Americans, he said, “have to start showing, more than they do, the respect and support that law enforcement deserves.” He warned that “if communities don’t give that support and respect, they might find themselves without the police protection they need.”
Threaten much? Well … yes, and subtlety need not apply.
Dana Milbank thinks Trump wrote his own ticket to impeachment.
Washington Post
President Trump all but assured his own impeachment Friday night, but not without kicking out two more legs of the defense of him Republicans had been making in the House. For much of the past week, Republicans in Congress have been demanding that the House majority slow down the impeachment process.

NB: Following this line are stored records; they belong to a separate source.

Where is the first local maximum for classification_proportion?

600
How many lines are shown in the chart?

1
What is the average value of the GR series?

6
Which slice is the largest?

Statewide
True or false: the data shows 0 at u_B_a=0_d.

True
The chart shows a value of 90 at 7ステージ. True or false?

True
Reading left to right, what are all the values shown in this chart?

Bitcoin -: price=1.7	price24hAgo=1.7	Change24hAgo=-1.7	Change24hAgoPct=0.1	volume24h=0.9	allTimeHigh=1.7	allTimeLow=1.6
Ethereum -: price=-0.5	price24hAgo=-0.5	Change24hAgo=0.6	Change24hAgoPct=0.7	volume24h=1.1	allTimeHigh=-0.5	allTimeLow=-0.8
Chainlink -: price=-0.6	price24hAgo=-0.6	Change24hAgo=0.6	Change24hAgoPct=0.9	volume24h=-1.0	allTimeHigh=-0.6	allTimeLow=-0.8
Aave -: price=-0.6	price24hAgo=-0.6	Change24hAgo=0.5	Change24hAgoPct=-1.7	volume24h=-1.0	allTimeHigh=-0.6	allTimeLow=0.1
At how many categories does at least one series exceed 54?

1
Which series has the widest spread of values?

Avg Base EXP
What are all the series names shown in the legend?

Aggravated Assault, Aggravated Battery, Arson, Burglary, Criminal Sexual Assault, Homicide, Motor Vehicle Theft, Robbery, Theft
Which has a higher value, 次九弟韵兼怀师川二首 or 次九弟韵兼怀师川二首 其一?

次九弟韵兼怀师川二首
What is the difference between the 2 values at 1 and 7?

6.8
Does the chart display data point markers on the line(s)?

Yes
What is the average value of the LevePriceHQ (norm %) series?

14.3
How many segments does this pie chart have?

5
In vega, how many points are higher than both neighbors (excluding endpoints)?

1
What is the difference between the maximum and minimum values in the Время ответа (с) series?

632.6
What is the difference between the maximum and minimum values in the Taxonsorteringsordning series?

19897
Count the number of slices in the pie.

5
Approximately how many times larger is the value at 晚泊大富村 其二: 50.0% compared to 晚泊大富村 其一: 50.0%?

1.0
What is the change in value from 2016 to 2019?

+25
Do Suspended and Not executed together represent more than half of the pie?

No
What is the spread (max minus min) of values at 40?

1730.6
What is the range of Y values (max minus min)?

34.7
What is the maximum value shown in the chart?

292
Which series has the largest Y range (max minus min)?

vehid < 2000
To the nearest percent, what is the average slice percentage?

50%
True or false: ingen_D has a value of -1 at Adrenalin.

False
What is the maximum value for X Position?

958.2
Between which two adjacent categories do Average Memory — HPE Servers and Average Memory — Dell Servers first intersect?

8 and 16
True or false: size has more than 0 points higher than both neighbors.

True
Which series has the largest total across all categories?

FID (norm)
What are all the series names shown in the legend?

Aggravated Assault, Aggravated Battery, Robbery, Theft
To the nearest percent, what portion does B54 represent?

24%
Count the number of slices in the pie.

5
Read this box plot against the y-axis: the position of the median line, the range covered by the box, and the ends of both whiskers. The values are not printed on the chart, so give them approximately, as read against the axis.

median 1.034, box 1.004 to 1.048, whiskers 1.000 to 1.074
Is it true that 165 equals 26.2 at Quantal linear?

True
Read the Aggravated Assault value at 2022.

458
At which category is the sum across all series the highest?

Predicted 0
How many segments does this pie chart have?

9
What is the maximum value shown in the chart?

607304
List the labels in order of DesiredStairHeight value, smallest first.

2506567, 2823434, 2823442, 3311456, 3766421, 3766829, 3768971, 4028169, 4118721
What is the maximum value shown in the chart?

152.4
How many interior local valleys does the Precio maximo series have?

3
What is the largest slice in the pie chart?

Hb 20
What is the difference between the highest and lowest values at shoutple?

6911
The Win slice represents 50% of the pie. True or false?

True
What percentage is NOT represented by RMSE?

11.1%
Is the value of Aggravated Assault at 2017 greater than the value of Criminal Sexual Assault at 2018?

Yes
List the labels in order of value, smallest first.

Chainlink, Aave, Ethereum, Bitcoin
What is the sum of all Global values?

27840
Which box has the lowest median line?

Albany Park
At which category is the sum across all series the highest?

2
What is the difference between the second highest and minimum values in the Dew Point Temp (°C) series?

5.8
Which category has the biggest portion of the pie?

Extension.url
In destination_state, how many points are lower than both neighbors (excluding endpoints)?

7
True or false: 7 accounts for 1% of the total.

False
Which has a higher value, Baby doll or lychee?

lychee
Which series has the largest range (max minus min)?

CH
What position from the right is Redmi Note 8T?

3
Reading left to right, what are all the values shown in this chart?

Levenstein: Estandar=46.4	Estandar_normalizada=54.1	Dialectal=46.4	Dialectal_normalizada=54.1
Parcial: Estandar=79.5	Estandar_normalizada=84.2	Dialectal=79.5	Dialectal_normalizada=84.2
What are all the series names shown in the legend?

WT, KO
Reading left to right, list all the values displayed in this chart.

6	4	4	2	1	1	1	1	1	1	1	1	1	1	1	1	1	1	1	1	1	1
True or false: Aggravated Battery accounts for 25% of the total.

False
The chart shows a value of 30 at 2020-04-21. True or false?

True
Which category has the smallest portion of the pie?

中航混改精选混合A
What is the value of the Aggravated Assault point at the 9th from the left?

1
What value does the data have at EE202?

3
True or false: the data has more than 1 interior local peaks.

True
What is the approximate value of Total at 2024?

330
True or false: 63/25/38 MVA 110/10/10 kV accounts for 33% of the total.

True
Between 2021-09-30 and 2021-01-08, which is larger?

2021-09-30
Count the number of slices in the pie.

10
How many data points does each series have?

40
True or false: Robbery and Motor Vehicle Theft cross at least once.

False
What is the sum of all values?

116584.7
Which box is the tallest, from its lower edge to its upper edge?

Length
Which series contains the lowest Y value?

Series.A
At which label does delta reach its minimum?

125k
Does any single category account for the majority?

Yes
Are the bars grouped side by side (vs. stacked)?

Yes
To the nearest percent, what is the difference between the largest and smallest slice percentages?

“The issue that we have to deal with going forward is, why the rush?” Rep. Doug Collins (Ga.), the ranking Republican on the House Judiciary Committee, said this week.
“You set an incredibly short period,” Republican witness Jonathan Turley scolded at a hearing this week.
“It’s the fastest impeachment in history,” echoed House Minority Leader Kevin McCarthy (Calif.).
And for the past couple of months, Republicans in Congress have been demanding that Trump have the opportunity to defend himself in the proceedings.
And then …
But White House counsel Pat Cipollone, in his letter to House Judiciary Committee Chairman Jerry Nadler ((D-N.Y.) on Friday, undermined both complaints: The letter served as a formal answer from Trump refusing the Democrats’ invitation for him to defend himself in the House proceedings, and it instructed Democrats to hurry up.
“House Democrats have wasted enough of America’s time with this charade. You should end this inquiry now and not waste even more time with additional hearings,” it said, adding: "As the president has recently stated: ‘If you are going to impeach me, do it now, fast, so we can have a fair trial in the Senate, and so that our Country can get back to business.’"
Asked and answered, Donald. Asked and answered.